No small task to fix our broken culture

We have all heard “the only thing that is constant in today's world is change.” Certainly technology keeps changing by its own dynamic and in response to market incentives.

But there are other constants, not the least of which is our constant resistance to meaningful learning. ("You do not understand what I am saying because you cannot bear to hear it.") From Confucius and Socrates to Jefferson, Schweitzer, Veblen, Jung, Vance Packard, Ralph Nader and John W. Gardner ("Excellence," "Self-Renewal," "Recovery of confidence") have become legacies of hope and practical wisdom, too often going in one ear and out the other.

False prophets, on the other hand, have their way today in part because they know how to be entertaining while pulling the wool over your eyes; saxophone presidents and reruns of mind-warping sitcoms. Economist John Maynard Keynes wrote, ”The ideas of political philosophers both when they are right and when they are wrong, are more powerful than is commonly understood. Indeed, the world is ruled by little else.”

Expand that to include myths, secular and otherwise, and seductive ideas of propagandists in general and you begin to see how America's sick culture got this way, bereft of common sense, decency, efficiency and human sentience.

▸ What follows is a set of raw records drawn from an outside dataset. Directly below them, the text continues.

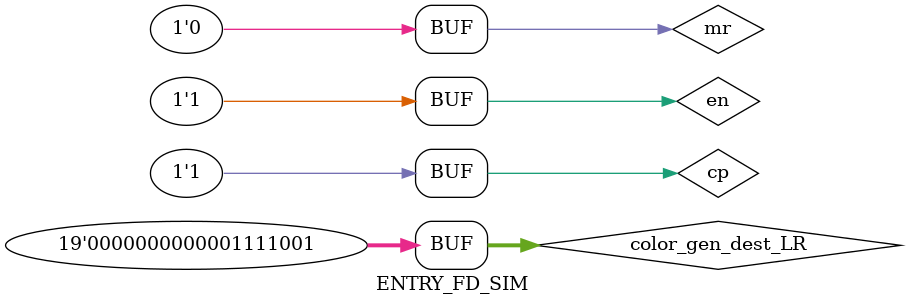
<source format=v>
`timescale 1ns / 100ps
module ENTRY_FD_SIM();

    reg en, cp, mr;
    reg [18:0] color_gen_dest_LR;
    wire valid, fire;
    ENTRY_FD EF(.EN(en), .CP(cp), .MR(mr), .COLOR_GEN_DEST_LR(color_gen_dest_LR), .VALID(valid), .FIRE(fire));

    initial begin
        en = 1;
        cp = 0;
        mr = 0;
        color_gen_dest_LR = 19'd120;
    #50 cp = 1;
    #50
        color_gen_dest_LR = 19'd110;
    #50 cp = 0;
        color_gen_dest_LR = 19'b0000_0000_0000_0000_1111_001;
    #50
        cp = 1;
    end
endmodule
</source>
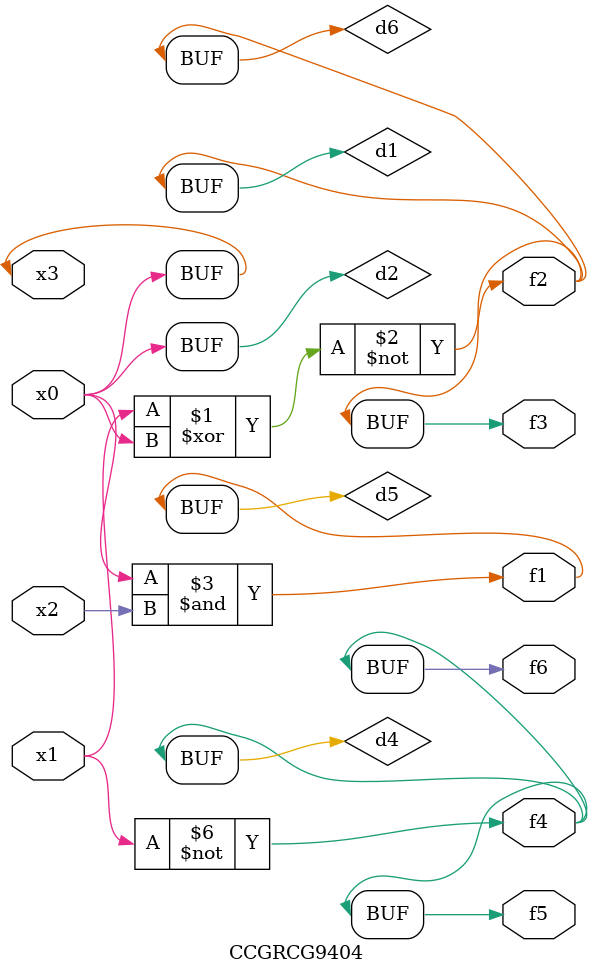
<source format=v>
module CCGRCG9404(
	input x0, x1, x2, x3,
	output f1, f2, f3, f4, f5, f6
);

	wire d1, d2, d3, d4, d5, d6;

	xnor (d1, x1, x3);
	buf (d2, x0, x3);
	nand (d3, x0, x2);
	not (d4, x1);
	nand (d5, d3);
	or (d6, d1);
	assign f1 = d5;
	assign f2 = d6;
	assign f3 = d6;
	assign f4 = d4;
	assign f5 = d4;
	assign f6 = d4;
endmodule

</source>
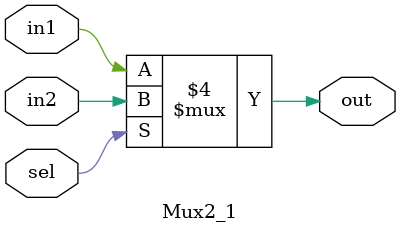
<source format=v>
module Mux2_1(
    input wire in1,
    input wire in2,
    input wire sel,
    
    output reg out
    );

always @(*)
    if(sel == 1'b1)
        out = in2;
    else
        out = in1;

endmodule
</source>
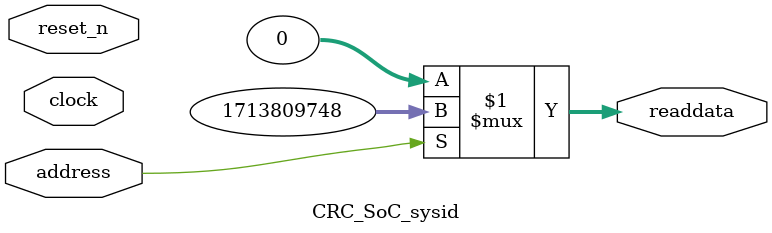
<source format=v>

`timescale 1ns / 1ps
// synthesis translate_on

// turn off superfluous verilog processor warnings 
// altera message_level Level1 
// altera message_off 10034 10035 10036 10037 10230 10240 10030 

module CRC_SoC_sysid (
               // inputs:
                address,
                clock,
                reset_n,

               // outputs:
                readdata
             )
;

  output  [ 31: 0] readdata;
  input            address;
  input            clock;
  input            reset_n;

  wire    [ 31: 0] readdata;
  //control_slave, which is an e_avalon_slave
  assign readdata = address ? 1713809748 : 0;

endmodule




</source>
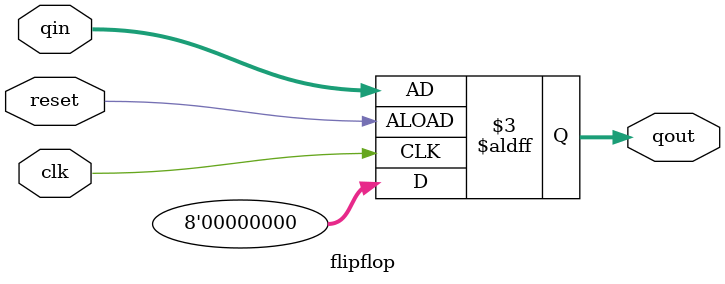
<source format=sv>
module flipflop (input logic clk, reset, 
                 input logic [7:0] qin, 
                 output logic [7:0] qout);


always @(posedge clk or posedge reset)
  if (!reset)
    qout <= '0;
  else
    qout <= qin;

endmodule 
</source>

Causes and symptoms include anything-goes media, irresponsible government, self-serving financial sector, stagnant economy, obscene disparities of wealth and social power, skewed product mix, $3 trillion sick-care industry, and addictions of choice — “devices,” sports, drugs, sex, ubiquitous gambling from stock markets to state lotteries and casinos.

Jefferson said no nation can be both ignorant and free. After decades of pretense and denial, citizens are beginning to emerge from innocence. It's time now for the hard thinking and personal effort needed to repair our broken culture.